Mrs Thorne was so well satisfied with the sound of the new word which she had coined that she repeated it twice with different emphases.

“My dear mother, we have no money; we are in debt and it might be months before I could obtain a fresh engagement.  Mother, that too, is impossible.”

“There ­there ­there!” cried Mrs Thorne, with aggravating iteration.  “What did I say?  Everything I propose is impossible, and yet in the same breath the child of my bosom tells me that she is ready to do anything to make me happy, and to show how dutiful she is.”

“Mother,” said Hazel gravely, “how can you be so cruel?  Your words cut me to the heart.”

“I am glad of it, Hazel ­I am very glad of it; for it was time that your hard, cruel heart should be touched, and that you should know something of the sufferings borne by your poor, bereaved mother.  A little real sorrow, my child, would make you very, very different, and teach you, and change you.  Ah, there is nothing like sorrow for chastening a hard and thoughtless heart!”

“Mother dear,” said Hazel, trying to kiss her.  “I must go into the school.”

“No, no! don’t kiss me, Hazel,” said the poor, weak woman with a great show of dignity; “I could not bear it now.  When you can come to me in all proper humility, as you will to-night, and say, `Mamma, we will leave here to-morrow,’ I shall be ready to receive you into my embrace once more.”

“My dear mother, you drive me to speak firmly,” said Hazel quietly.  “I shall not be able to come to you to-night and to say that we will leave here.  It is impossible.”

“Then you must have formed some attachment that you are keeping from me.  Hazel, if you degrade yourself by marrying that Chute I will never speak to you again.”

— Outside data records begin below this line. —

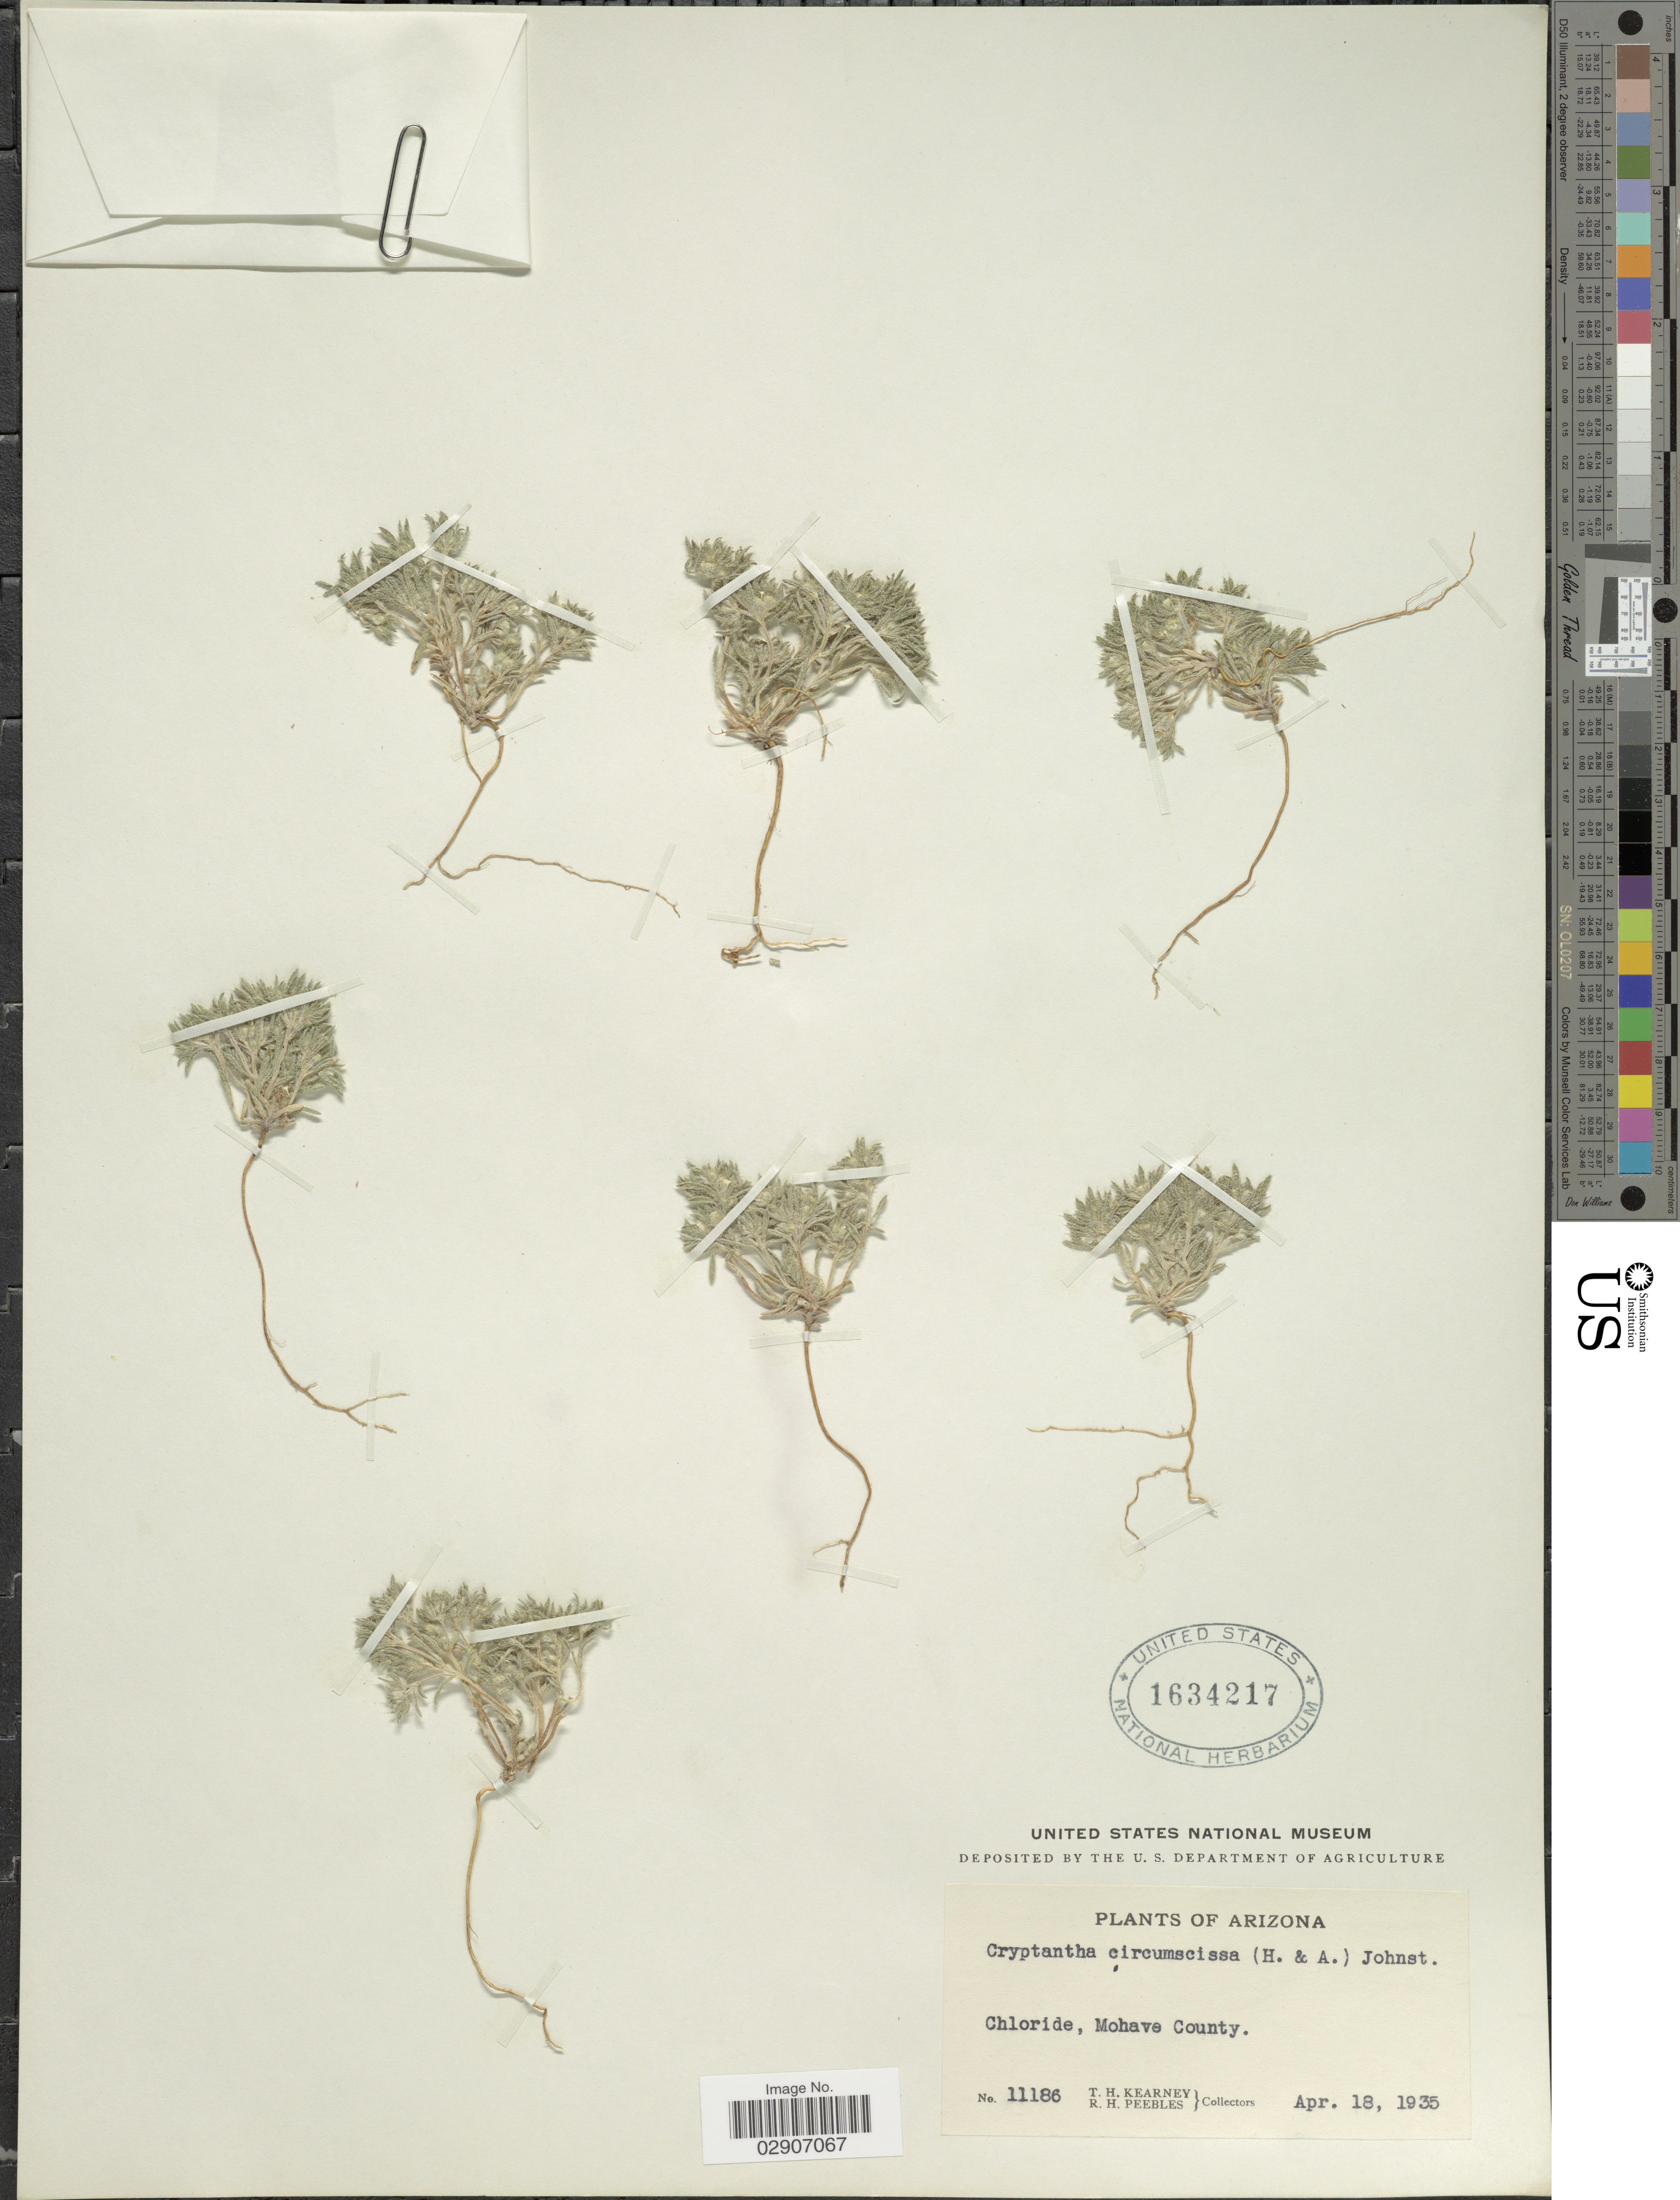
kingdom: Plantae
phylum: Tracheophyta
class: Magnoliopsida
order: Boraginales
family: Boraginaceae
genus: Cryptantha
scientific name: Cryptantha circumscissa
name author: (Hook. & Arn.) I.M. Johnst.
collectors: T. H. Kearney & R. H. Peebles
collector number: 11186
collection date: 1935-04-18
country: United States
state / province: Arizona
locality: Chloride, Mohave County.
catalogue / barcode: US 1634217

“Hush, mother! the children will hear.”

“Let them hear my protests,” cried Mrs Thorne excitedly.  “I will proclaim it on the housetops, as Mr Lambent very properly observed last Sunday in his sermon.  I will let every one know that you intend to degrade yourself by that objectionable alliance, and against it I now enter my most formal protest.”

Mrs Thorne’s voice was growing loud, and she was shedding tears.  Her countenance was flushed, and she looked altogether unlovely as well as weak.

Hazel hesitated for a moment, her face working, and the desire to weep bitterly uppermost, but she mastered it, and laying her hand upon her mother’s shoulder, bent forward once again to kiss her.

It was only to be repulsed; and as, with a weary sigh, she turned to the door, Mrs Thorne said to her angrily ­

“It is time I resumed my position, Hazel ­the position I gave up to you when forced by weakness and my many ills.  Now I shall take to it once again, and I tell you that I will be obeyed.  We shall leave this place to-morrow morning, and I am going to begin to pack up at once.”